| WORK INSTRUCTION |
Using the data below, count the lines that carry the string "Cleaning" and write only the count.

--- RECORDS SHOWN Enclosed Below ---

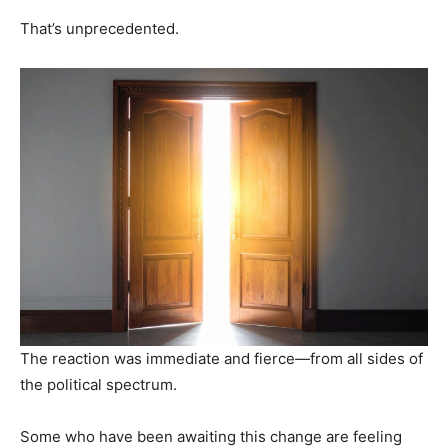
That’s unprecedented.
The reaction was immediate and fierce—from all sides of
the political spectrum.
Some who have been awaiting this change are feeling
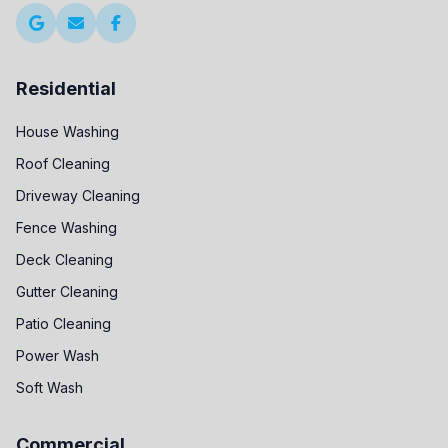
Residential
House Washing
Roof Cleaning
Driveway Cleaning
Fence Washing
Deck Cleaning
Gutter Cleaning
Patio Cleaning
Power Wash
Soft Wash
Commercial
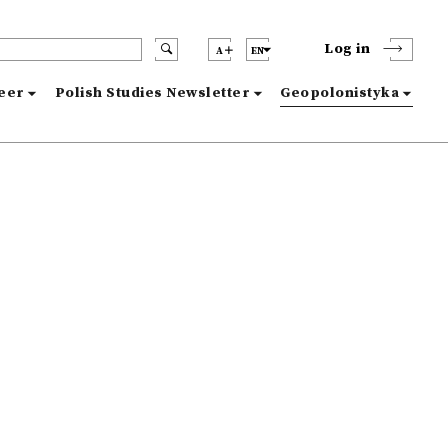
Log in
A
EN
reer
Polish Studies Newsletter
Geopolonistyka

--- End of Enclosed RECORDS SHOWN ---
--- RECORDS SHOWN Enclosed Below ---

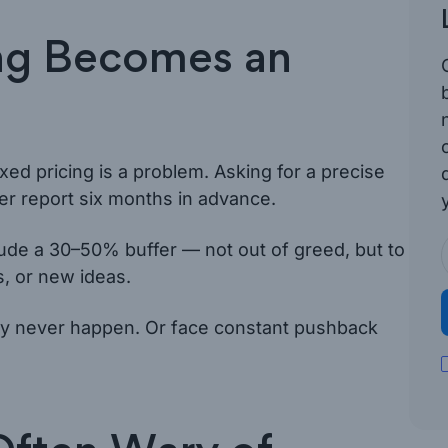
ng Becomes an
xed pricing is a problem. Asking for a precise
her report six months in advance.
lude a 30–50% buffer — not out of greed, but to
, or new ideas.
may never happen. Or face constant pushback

--- End of Enclosed RECORDS SHOWN ---

| SOLUTION TO THIS PROBLEM |
5